After Dunois refuses Joan’s plea to march on Paris,
the archbishop warns her that if she sets her private judgment above
the instructions of her spiritual directors, the church will disown
her. Nevertheless, Joan, who believes that God will not fail
her, appeals to the common people and marches on Paris, but is
captured by dukes from the state of Burgundy who are waging their
own civil war. To assure that Joan will never again become a
threat to England, the English commander, the Earl of Warwick, buys
her from the Burgundians and hands her over to the Catholic Church
to be tried for heresy. Joan spends four months in a cell and
is visited frequently by the Inquisitor and his colleagues, Master
de Courcelles and Brother Martin Ladvenu, in preparation for her
trial. Warwick and his chaplain, John de Stogumber, become
impatient with the delay and Warwick summons Cauchon, the Bishop of
Beauvais, to ask him to begin the trial.

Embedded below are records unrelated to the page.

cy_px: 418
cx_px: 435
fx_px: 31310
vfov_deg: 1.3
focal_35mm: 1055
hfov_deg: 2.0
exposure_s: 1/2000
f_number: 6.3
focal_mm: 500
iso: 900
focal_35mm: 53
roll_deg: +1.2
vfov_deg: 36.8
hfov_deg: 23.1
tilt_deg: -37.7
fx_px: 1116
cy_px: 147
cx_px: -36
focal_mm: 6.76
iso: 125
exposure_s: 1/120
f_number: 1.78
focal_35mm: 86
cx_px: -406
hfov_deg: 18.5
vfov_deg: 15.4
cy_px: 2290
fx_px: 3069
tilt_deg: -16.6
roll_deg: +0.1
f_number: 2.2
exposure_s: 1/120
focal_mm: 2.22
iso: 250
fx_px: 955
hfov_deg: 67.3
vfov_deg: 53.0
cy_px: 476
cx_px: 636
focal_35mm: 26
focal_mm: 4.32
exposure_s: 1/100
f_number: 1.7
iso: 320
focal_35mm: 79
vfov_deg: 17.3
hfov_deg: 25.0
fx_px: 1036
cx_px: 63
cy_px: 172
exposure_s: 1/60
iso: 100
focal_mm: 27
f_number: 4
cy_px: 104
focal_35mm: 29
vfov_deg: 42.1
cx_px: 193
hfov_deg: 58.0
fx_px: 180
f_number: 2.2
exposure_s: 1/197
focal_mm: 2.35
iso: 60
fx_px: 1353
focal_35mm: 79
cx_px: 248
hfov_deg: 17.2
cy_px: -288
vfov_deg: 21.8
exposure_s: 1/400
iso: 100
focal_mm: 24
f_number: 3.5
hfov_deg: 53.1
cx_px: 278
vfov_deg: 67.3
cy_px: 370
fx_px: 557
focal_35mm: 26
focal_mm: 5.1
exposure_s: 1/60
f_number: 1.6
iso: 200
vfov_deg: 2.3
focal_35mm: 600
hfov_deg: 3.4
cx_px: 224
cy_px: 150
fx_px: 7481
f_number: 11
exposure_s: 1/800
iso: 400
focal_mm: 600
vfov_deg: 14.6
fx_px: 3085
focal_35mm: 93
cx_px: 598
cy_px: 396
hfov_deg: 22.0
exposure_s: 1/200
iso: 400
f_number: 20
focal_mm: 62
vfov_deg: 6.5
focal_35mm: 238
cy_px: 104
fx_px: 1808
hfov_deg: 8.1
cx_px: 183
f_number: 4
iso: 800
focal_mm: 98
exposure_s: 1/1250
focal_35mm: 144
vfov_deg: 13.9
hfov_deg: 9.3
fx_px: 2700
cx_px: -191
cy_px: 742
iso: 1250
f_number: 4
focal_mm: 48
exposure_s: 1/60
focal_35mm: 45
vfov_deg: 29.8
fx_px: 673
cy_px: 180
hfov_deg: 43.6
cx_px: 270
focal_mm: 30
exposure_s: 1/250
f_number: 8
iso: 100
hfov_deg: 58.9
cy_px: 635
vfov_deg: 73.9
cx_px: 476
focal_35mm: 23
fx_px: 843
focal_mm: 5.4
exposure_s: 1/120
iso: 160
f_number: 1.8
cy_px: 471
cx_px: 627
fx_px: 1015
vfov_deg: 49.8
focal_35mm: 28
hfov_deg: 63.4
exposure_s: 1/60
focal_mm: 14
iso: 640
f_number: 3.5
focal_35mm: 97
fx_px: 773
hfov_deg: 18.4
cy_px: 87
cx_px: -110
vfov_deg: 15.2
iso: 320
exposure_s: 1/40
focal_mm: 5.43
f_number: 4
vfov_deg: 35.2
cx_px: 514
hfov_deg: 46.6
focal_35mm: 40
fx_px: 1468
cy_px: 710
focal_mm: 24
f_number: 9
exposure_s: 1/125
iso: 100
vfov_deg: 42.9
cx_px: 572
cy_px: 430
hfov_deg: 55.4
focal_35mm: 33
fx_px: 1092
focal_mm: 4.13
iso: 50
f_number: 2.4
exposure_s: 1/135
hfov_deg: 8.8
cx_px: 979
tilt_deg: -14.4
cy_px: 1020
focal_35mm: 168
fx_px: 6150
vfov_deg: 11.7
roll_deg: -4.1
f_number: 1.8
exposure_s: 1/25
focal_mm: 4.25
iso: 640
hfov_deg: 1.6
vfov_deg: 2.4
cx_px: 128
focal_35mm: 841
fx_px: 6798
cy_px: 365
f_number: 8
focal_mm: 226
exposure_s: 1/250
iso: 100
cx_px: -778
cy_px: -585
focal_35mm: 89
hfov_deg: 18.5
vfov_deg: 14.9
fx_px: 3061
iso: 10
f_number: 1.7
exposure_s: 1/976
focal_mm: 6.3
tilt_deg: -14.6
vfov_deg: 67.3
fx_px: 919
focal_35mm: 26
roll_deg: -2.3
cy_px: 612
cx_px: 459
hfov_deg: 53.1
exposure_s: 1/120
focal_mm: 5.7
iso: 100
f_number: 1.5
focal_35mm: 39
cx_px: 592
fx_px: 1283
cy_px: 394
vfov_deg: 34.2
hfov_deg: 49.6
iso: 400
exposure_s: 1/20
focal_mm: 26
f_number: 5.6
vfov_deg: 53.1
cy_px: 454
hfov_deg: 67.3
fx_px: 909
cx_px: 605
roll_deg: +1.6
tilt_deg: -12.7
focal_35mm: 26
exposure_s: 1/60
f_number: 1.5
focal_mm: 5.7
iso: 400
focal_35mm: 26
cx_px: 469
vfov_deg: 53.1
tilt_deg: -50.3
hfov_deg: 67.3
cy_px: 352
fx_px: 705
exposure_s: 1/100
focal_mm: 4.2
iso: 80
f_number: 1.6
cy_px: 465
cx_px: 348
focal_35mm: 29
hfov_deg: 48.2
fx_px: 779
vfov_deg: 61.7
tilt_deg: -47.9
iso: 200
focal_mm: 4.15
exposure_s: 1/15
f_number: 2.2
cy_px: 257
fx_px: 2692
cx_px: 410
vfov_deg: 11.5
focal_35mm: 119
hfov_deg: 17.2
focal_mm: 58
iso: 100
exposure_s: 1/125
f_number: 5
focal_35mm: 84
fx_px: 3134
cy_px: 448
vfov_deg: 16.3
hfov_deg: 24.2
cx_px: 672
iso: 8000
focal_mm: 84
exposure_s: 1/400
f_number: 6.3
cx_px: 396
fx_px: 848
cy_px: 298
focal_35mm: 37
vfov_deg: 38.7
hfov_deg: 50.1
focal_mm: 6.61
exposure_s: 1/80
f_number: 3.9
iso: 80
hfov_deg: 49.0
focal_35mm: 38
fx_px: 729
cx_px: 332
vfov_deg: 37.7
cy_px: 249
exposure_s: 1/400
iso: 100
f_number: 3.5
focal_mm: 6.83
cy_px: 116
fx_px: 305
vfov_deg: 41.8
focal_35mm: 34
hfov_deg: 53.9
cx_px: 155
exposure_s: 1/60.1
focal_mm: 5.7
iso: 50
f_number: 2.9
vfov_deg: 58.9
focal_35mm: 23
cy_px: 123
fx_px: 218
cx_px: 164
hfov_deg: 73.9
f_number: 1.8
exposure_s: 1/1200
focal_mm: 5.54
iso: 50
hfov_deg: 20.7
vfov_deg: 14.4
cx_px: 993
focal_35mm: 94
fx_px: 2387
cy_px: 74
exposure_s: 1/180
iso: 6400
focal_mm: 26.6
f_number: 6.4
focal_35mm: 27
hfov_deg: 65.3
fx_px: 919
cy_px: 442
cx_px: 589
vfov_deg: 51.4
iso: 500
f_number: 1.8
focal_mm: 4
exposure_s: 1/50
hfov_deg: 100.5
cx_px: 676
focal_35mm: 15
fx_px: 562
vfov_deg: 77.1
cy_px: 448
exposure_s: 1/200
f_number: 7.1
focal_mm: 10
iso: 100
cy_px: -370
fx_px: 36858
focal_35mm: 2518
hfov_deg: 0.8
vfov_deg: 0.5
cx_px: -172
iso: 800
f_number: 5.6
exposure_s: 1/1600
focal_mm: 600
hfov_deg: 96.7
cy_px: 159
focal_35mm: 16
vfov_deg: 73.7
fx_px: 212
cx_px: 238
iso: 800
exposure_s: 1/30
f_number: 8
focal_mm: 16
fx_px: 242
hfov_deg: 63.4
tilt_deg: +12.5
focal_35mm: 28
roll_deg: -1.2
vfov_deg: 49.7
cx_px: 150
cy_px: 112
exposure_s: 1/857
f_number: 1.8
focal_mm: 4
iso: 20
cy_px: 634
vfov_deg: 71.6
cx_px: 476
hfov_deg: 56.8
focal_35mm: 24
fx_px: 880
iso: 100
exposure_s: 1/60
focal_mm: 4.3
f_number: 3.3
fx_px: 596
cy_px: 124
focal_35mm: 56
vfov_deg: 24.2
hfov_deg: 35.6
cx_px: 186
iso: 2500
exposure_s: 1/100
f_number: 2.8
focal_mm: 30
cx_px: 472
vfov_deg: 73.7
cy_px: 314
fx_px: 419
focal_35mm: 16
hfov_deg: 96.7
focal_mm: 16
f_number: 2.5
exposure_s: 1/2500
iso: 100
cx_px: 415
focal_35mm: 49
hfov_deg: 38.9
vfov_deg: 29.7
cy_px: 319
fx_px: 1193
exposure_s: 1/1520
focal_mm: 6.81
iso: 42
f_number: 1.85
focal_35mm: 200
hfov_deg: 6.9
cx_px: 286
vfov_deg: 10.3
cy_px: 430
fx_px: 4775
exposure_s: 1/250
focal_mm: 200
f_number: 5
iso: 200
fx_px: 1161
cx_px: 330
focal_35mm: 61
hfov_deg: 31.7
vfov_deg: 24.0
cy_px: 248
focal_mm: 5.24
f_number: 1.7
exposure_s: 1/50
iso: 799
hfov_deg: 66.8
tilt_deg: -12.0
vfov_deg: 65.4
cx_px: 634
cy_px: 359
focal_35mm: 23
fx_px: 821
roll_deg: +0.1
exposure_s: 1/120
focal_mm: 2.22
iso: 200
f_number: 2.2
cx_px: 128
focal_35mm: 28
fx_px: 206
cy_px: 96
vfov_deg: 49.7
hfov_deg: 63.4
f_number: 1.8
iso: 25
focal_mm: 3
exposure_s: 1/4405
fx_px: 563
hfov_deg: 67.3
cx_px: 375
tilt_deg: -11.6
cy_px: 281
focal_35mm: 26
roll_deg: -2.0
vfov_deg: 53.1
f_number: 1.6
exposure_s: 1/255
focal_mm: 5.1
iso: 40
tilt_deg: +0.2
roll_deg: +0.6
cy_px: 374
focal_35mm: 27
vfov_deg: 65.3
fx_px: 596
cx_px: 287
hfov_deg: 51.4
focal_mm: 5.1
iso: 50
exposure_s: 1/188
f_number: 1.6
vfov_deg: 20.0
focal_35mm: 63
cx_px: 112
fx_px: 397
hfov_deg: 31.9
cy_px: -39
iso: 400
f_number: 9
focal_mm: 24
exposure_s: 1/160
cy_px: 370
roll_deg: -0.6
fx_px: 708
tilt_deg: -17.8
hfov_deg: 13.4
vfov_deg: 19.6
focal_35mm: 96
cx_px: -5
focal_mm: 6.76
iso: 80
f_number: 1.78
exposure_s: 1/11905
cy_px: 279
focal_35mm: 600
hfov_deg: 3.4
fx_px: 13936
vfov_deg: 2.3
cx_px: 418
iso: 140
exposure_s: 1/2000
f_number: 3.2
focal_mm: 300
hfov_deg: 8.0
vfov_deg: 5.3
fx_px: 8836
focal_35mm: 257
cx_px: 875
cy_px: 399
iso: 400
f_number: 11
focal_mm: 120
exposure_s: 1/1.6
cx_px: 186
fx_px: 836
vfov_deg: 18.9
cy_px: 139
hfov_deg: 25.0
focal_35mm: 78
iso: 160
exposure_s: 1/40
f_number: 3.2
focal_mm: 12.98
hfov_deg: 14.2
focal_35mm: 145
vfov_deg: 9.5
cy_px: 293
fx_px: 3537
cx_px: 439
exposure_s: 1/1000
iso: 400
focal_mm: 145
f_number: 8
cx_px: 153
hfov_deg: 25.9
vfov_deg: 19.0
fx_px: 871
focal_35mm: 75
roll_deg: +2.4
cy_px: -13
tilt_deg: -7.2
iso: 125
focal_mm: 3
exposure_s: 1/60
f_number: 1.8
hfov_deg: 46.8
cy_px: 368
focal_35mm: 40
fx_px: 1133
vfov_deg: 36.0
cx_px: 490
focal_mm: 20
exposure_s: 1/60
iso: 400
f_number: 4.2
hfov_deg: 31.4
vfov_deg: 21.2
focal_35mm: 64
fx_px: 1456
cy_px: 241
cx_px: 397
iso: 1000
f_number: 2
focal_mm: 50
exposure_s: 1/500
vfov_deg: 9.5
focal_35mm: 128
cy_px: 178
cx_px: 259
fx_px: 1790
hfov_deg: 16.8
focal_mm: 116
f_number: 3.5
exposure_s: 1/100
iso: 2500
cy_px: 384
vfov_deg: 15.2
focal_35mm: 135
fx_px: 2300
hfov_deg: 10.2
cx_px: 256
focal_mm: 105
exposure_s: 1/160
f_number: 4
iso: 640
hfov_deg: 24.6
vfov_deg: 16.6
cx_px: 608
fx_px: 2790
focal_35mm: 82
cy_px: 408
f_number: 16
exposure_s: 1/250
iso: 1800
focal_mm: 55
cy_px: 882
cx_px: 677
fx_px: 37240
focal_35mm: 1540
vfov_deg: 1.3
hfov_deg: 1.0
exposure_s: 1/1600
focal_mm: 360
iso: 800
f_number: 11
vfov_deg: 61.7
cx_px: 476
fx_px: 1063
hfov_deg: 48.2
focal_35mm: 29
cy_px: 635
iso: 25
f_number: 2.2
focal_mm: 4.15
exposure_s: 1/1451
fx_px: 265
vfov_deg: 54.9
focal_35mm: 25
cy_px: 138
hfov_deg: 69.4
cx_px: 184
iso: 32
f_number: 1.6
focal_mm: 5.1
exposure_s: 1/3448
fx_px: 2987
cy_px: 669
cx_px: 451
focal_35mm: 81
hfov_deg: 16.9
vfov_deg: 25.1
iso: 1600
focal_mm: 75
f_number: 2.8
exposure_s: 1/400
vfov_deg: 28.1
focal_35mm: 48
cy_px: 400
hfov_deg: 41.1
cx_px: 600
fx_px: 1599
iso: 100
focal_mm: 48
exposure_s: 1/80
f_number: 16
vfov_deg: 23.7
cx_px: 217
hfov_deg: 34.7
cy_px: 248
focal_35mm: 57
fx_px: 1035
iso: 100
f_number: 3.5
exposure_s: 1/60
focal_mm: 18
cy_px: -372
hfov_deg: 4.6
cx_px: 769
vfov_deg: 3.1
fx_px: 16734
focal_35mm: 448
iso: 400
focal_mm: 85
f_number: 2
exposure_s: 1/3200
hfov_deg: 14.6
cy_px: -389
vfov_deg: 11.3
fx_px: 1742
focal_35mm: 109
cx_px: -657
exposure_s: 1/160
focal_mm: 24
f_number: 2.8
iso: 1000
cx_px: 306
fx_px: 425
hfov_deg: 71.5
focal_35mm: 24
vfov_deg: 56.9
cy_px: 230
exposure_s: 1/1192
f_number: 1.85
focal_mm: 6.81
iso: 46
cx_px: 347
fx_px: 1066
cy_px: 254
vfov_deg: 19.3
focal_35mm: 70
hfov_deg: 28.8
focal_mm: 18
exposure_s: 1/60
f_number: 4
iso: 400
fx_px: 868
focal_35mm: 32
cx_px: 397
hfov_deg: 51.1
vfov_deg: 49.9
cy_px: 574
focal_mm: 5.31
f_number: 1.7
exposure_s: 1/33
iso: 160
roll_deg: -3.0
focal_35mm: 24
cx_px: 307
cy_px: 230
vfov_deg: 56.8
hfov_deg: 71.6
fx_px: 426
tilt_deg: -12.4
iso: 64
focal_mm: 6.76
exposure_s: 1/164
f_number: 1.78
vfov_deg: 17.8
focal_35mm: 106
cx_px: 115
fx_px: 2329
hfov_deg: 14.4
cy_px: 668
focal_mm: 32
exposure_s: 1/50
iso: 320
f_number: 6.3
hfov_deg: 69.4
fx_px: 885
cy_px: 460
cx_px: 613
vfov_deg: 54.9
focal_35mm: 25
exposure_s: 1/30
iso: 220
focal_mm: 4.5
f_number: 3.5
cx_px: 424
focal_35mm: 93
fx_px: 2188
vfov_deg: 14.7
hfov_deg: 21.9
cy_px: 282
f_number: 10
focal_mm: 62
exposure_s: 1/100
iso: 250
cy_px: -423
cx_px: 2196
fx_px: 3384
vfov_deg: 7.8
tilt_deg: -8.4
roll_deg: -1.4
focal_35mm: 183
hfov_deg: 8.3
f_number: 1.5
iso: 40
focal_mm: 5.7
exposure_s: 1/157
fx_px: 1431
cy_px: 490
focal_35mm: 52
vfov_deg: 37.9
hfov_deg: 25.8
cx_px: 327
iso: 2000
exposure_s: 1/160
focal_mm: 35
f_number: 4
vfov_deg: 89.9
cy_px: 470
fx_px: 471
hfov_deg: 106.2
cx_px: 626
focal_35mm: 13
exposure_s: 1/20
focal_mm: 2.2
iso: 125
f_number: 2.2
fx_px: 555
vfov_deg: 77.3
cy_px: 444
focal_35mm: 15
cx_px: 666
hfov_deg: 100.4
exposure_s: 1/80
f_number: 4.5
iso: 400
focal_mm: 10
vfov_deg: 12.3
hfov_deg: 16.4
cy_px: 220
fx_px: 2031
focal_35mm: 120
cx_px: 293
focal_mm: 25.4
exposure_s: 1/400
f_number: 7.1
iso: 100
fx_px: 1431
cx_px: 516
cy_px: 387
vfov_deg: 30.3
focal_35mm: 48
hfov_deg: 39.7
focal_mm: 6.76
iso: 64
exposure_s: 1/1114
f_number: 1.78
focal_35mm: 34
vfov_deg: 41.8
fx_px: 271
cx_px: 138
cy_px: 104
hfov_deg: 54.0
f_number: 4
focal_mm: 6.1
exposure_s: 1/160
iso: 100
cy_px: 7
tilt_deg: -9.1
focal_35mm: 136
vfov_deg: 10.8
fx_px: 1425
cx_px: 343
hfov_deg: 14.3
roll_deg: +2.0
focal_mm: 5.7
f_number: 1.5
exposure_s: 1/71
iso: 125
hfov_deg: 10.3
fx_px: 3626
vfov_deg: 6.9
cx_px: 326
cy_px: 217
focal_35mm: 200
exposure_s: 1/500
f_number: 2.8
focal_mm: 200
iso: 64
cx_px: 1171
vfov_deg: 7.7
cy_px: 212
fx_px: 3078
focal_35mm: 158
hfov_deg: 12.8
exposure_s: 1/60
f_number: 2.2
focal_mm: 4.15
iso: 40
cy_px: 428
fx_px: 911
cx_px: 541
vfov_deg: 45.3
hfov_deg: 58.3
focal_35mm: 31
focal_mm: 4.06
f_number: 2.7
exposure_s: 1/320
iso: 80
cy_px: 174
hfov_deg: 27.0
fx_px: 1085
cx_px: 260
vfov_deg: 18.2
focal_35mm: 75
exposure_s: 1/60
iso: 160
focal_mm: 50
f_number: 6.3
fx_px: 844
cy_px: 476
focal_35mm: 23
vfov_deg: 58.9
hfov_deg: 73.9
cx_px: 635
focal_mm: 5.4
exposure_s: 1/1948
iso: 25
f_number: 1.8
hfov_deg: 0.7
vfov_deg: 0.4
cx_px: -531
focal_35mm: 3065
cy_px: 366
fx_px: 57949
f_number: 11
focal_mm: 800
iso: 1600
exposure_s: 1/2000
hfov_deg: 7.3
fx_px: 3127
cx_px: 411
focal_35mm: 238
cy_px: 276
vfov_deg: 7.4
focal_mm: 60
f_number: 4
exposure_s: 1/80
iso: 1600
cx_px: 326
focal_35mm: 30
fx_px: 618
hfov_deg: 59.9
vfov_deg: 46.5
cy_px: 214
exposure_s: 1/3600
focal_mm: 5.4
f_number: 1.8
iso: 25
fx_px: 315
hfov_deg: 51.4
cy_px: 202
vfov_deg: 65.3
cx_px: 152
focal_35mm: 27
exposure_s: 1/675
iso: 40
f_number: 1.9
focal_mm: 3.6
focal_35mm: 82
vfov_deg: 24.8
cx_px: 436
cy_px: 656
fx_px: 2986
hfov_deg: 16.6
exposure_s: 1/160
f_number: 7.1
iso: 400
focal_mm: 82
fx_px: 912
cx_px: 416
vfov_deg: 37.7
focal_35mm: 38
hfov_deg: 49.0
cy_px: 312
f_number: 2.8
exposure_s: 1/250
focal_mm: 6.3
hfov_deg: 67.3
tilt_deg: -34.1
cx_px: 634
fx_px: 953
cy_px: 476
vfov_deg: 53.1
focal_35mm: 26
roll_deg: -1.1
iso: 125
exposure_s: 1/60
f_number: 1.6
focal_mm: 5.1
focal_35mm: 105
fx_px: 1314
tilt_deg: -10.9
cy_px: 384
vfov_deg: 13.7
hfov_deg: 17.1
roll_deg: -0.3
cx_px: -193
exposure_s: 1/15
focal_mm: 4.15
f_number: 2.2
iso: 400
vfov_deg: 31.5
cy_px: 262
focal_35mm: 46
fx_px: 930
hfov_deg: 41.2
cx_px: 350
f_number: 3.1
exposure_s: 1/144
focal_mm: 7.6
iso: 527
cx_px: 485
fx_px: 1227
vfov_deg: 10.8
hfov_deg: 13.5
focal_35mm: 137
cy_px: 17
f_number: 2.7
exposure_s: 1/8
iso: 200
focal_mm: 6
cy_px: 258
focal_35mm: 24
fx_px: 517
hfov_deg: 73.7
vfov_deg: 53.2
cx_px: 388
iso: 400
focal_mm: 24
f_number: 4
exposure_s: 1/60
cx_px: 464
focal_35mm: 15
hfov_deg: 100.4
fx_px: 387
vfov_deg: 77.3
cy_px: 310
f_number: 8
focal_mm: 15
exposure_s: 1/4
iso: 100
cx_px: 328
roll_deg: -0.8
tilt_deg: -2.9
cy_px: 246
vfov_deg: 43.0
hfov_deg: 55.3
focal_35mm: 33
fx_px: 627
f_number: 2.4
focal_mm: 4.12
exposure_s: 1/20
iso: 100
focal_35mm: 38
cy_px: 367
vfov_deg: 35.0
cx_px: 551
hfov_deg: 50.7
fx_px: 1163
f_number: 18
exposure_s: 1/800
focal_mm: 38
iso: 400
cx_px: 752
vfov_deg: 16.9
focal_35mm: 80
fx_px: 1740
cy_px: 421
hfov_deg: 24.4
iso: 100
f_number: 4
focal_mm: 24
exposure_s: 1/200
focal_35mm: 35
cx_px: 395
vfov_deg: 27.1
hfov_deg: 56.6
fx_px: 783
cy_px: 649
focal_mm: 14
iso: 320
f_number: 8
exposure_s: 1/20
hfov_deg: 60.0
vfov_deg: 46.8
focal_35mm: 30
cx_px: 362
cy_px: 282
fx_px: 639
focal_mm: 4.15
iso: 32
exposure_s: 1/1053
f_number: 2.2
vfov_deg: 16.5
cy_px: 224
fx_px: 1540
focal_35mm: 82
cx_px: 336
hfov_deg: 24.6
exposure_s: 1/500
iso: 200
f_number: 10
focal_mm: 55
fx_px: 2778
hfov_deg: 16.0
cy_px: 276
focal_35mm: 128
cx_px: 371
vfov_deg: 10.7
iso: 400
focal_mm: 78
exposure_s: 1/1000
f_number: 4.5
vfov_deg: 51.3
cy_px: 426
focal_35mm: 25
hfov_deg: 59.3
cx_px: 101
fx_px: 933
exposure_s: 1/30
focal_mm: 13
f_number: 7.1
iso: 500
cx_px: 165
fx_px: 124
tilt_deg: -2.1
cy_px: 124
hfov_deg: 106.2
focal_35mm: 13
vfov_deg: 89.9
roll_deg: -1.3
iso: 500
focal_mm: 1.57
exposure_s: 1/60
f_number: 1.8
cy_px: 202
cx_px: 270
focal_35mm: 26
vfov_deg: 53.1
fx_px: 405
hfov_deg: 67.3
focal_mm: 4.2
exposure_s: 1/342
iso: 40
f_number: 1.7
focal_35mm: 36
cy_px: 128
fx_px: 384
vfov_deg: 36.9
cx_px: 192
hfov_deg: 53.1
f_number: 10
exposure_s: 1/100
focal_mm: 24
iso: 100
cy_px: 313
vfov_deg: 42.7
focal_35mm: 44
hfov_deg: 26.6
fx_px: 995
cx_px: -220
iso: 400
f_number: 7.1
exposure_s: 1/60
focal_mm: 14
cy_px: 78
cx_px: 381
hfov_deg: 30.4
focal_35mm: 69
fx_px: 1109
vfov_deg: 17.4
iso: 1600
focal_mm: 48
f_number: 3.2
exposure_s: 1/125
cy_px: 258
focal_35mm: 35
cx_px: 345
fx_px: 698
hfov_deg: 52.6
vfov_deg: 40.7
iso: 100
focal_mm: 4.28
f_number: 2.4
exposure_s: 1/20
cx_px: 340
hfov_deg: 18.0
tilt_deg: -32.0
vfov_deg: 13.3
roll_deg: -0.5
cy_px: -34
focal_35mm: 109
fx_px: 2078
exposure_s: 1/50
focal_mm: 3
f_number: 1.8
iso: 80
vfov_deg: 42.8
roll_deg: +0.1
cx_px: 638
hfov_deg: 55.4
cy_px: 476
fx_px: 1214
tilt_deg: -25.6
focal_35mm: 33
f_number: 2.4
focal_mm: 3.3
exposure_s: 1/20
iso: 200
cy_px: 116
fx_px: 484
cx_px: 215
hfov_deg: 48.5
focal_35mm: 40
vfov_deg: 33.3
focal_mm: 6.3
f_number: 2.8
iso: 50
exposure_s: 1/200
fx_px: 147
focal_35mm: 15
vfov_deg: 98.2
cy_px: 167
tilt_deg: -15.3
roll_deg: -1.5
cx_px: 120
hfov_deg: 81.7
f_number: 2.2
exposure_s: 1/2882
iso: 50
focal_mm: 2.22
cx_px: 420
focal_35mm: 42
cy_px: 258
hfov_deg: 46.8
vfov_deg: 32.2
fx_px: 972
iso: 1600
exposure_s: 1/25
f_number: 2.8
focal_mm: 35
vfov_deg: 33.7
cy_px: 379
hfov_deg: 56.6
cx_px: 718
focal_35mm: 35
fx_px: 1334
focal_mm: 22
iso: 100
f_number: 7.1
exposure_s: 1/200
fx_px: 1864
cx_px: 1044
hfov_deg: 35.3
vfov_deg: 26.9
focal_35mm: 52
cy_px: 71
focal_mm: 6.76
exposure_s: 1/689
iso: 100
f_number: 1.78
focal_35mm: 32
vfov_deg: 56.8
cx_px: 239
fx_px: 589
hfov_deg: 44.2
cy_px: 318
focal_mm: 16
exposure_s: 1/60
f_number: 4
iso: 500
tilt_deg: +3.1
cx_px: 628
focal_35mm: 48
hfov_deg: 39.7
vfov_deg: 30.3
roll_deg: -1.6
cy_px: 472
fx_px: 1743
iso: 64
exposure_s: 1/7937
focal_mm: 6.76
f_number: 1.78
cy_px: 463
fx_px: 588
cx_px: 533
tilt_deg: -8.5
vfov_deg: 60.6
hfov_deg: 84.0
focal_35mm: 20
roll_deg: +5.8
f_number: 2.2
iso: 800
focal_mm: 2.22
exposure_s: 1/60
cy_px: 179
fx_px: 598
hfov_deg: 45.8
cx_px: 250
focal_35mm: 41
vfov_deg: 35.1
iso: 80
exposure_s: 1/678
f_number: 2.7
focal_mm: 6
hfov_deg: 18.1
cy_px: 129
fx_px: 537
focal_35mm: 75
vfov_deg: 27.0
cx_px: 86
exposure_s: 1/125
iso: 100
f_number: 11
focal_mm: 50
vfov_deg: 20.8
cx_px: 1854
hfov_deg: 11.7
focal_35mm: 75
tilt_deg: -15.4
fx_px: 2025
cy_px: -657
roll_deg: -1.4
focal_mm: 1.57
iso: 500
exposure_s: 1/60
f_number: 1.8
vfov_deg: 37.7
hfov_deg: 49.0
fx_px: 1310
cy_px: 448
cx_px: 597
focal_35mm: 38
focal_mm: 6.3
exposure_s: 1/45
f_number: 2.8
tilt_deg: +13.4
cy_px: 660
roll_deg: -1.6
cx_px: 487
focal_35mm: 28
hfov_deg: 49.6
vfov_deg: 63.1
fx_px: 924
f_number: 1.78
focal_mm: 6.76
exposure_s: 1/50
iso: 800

De Stogumber, a
religious fanatic, hates the French and fears that Joan will not be
executed.
When the trial begins, Joan refuses to deny that the
church is wiser than she is. Later, in a moment of panic and
despair, Joan is persuaded that her voices have deceived her.
Brother Martin reads to her from a document of recantation she is to
sign in which she confesses that she pretended to hear revelations
from God and saints and is guilty of the sins of sedition, idolatry,
disobedience, pride and heresy. Joan signs the document,
believing that she will go free but, when she learns that the
sentence of the Bishops’ Court and Holy Inquisition is perpetual,
solitary imprisonment, Joan destroys the document, as she cannot
face a life bereft of the elements of nature and life she holds
dear, and now believes that God wants her to come to him through the
ordeal of being burned at the stake.
After Joan is excommunicated, Warwick, weary of the
Church’s endless ritual and aware that Joan can be executed long
before the Vatican learns about it, orders his soldiers to drag Joan
to the square to be burned. The Inquisitor cynically tells
Beauvais that if the English choose to put themselves in the wrong,
it is not the judges' business to rectify their wrongs and that this
flaw in procedure may be useful later on. As the flames begin
to lick around Joan, a compassionate English soldier hands her a
cross, fashioned from two sticks. De Stogumber witnesses
Joan’s death and, traumatized, is stricken with remorse.
The King's dream continues as he and Joan are visited
by other significant figures from her life including the dishonored
Cauchon, who was excommunicated after his death for having
participated in what was intended to have been an ecclesiastical
process, but became a political trial. Growing weary of all
the spirit visitors, Charles tells Joan he has dreamed of her long
enough and returns to his bed and his troubled sleep.